On October 7, 2023, Hamas succeeded in entering Southern Israel, killing up to 1400 Israelis, and taking close to 220 hostages. It was the deadliest attack in nearly 75 years. In response, Netanyahu declared war with the objective of wiping out Hamas. As of October 26, the death toll was 2600 Palestinians and 1400 Israelis. No end to the war is in sight and it threatens to expand into a wider regional war. Two questions emerge: Who started this war? What can end it?
The knee-jerk answer to the first question is that Hamas started it by perpetrating the most horrible attack imaginable. But a more informed answer is that what Hamas started was merely the most recent battle in a 75-year war. The war began in 1948 with the creation of Israel. How did this come about?
Beginning in the late 19th century, the Zionist movement, reacting to anti-Semitism and viewing Palestine as historic Jewish territory, encouraged Jews to migrate. In 1917, Britain’s Balfour Declaration announced support for the establishment of a “national home for the Jewish people” in Palestine. In 1947, the UN approved the partition of Palestine into Jewish and Arab states and proposed that Jerusalem, the birthplace of the three Abrahamic religions (Judaism, Christianity, and Islam), be placed under a "Special International Regime".
In 1948, Ben Gurion, Israel’s first prime minister, established the State of Israel with its Declaration of Independence. This triggered the Arab-Israel War which Israel won. It
immediately unilaterally annexed 60% of what the UN had allotted to Palestine, the West Bank (from Jordan) and Gaza (from Egypt). What has followed has been constant 20th century conflict – the Suez Crisis, the Six Day War, the Munich Massacre, the
Yom Kippur War and the First Lebanese War. In 1978, the Camp David Accords included
a framework for Palestinian self-government in Gaza and the West Bank but it was never implemented. In 1993, the Oslo Accords established a peace treaty between the PLO’s Arafat and Israel’s Yitzhak Rabin, but conflict between Palestinian factions and the murder of Rabin by an Israeli opposed to the Accords, killed any chances of establishing peace. You’ll learn more about all this in A History of the Israeli-Palestinian Conflict.

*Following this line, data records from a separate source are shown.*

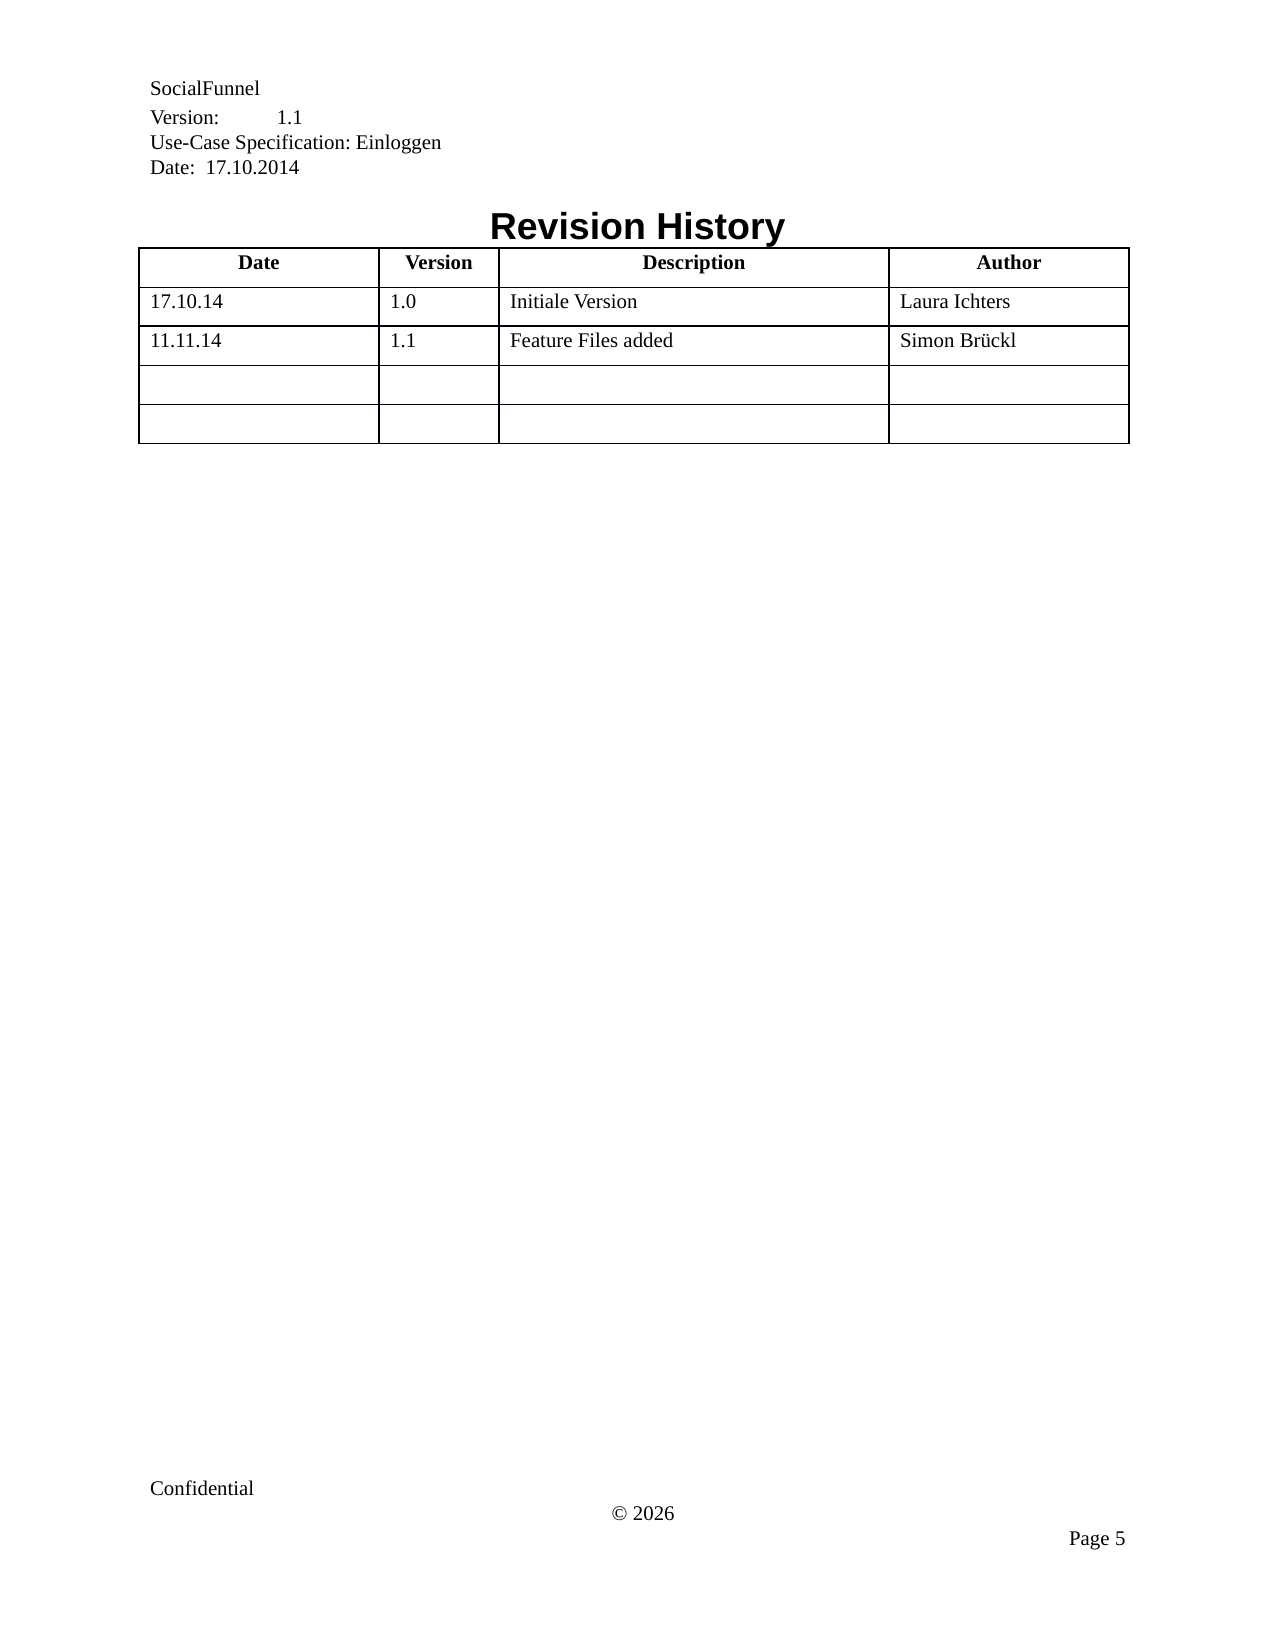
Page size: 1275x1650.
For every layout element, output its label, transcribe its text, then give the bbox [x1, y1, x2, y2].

table_cell 1.0 [380, 288, 498, 325]
table_cell Feature Files added [500, 327, 888, 364]
table_cell Laura Ichters [890, 288, 1128, 325]
table_cell 17.10.14 [140, 288, 378, 325]
table_cell [140, 366, 378, 403]
table_cell [500, 405, 888, 443]
table_header Date [140, 249, 378, 286]
table_cell [890, 366, 1128, 403]
text Revision History [150, 204, 1125, 247]
table_header Version [380, 249, 498, 286]
table_cell [500, 366, 888, 403]
table_cell [380, 405, 498, 443]
table_cell [140, 405, 378, 443]
table_header Author [890, 249, 1128, 286]
table_header Description [500, 249, 888, 286]
table_cell 11.11.14 [140, 327, 378, 364]
table_cell 1.1 [380, 327, 498, 364]
table_cell Simon Brückl [890, 327, 1128, 364]
table_cell Initiale Version [500, 288, 888, 325]
table_cell [890, 405, 1128, 443]
table_cell [380, 366, 498, 403]
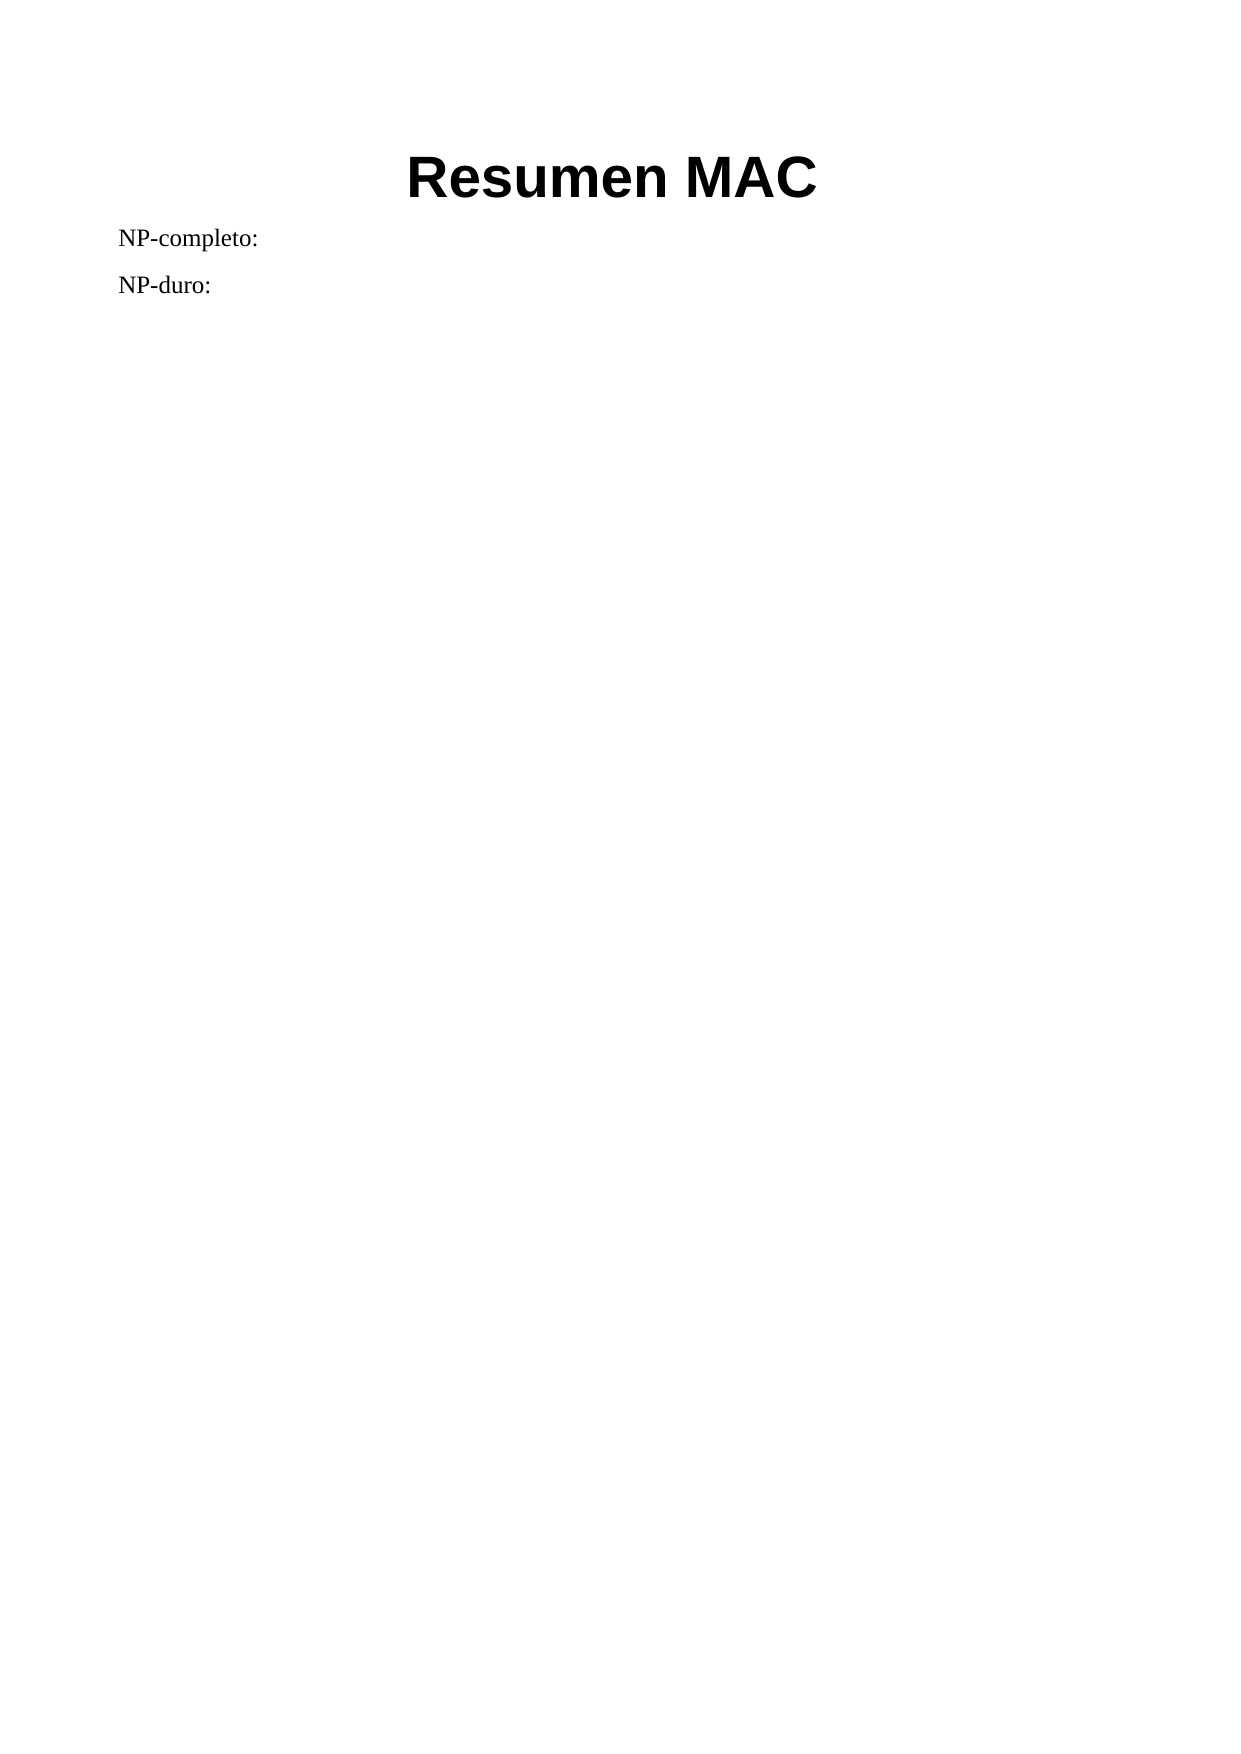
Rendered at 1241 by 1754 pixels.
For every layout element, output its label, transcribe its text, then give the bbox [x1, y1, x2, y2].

text NP-completo: [118, 223, 1122, 251]
text NP-duro: [118, 270, 1122, 299]
title Resumen MAC [118, 143, 1122, 210]
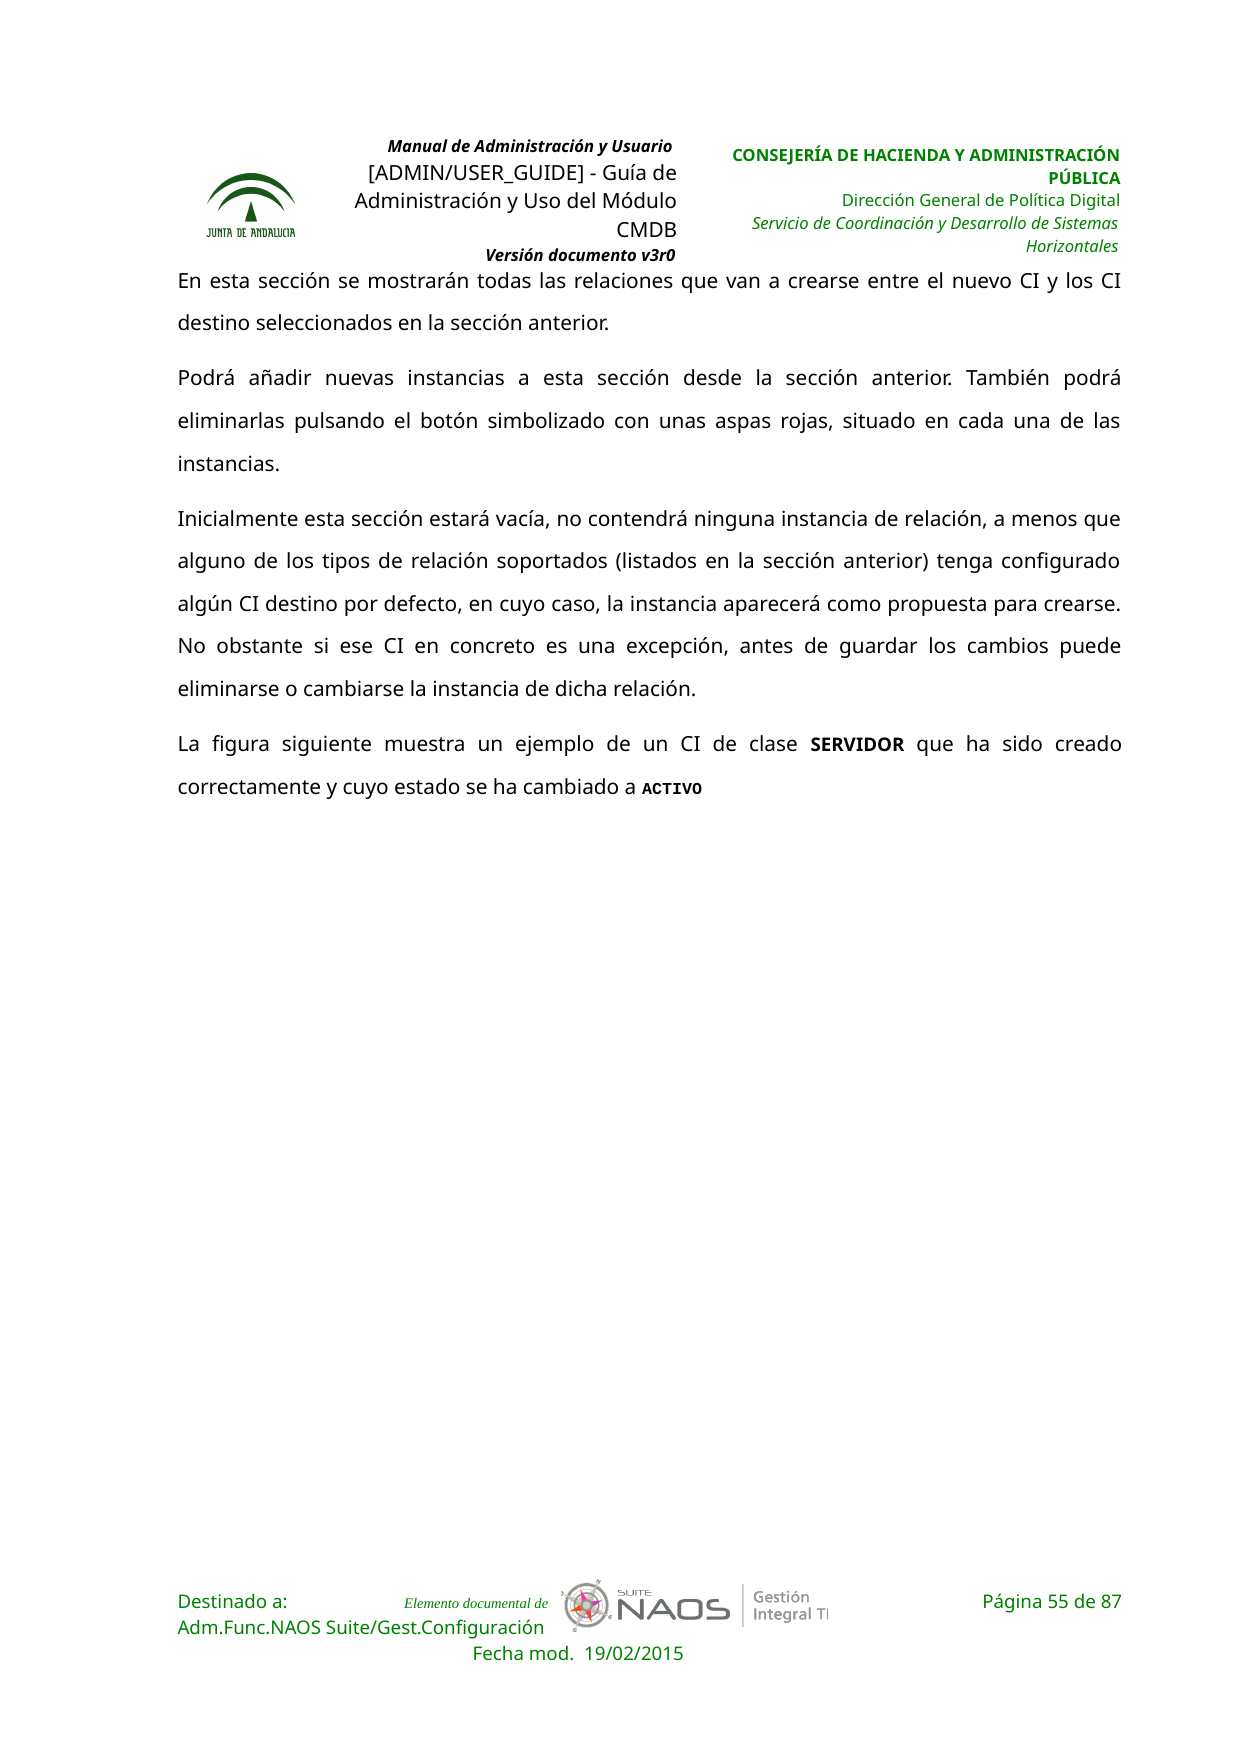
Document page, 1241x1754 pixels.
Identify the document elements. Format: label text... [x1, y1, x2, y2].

text Podrá añadir nuevas instancias a esta sección desde la sección anterior. También podrá eliminarlas pulsando el botón simbolizado con unas aspas rojas, situado en cada una de las instancias. [177, 363, 1122, 477]
picture [201, 173, 298, 241]
picture [560, 1579, 829, 1632]
text En esta sección se mostrarán todas las relaciones que van a crearse entre el nuevo CI y los CI destino seleccionados en la sección anterior. [177, 266, 1122, 337]
text La figura siguiente muestra un ejemplo de un CI de clase SERVIDOR que ha sido creado correctamente y cuyo estado se ha cambiado a ACTIVO [177, 729, 1122, 800]
text Inicialmente esta sección estará vacía, no contendrá ninguna instancia de relación, a menos que alguno de los tipos de relación soportados (listados en la sección anterior) tenga configurado algún CI destino por defecto, en cuyo caso, la instancia aparecerá como propuesta para crearse. No obstante si ese CI en concreto es una excepción, antes de guardar los cambios puede eliminarse o cambiarse la instancia de dicha relación. [177, 504, 1122, 703]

In summary, Palestinians have been stateless, refugees and effectively imprisoned by Israel in Gaza. They have been victims of settler attacks in the growing West Bank Israeli settlements. Meanwhile, Israel is forced to protect itself from threats to wipe it off the face of the Earth. Does it matter any longer who started this? Must we not focus on how to end it?
The solution is simple but extremely difficult to carry out. Each side must recognize that they are as much the cause of their suffering as are their enemies. Each must accept the legitimacy of their enemies’ grievances and build mutual trust. Palestinians must be granted a self-governing homeland and Israel must be assured the continued existence of their homeland. Each must resist retaliation and, instead, accept that conflict will never solve the problems they face. After all, do the past 75 years not support this?
What can the world do? Must it not resist the human tendency to take sides and instead offer support to both parties? What can we, as individuals, do? Must we not recognize that “there ain’t no good guys; there ain’t no bad guys; there’s just you and me and we just disagree”? Must we all not champion what Christ taught in The Neighbour in the Greatest Commandment? Must it not take all of us?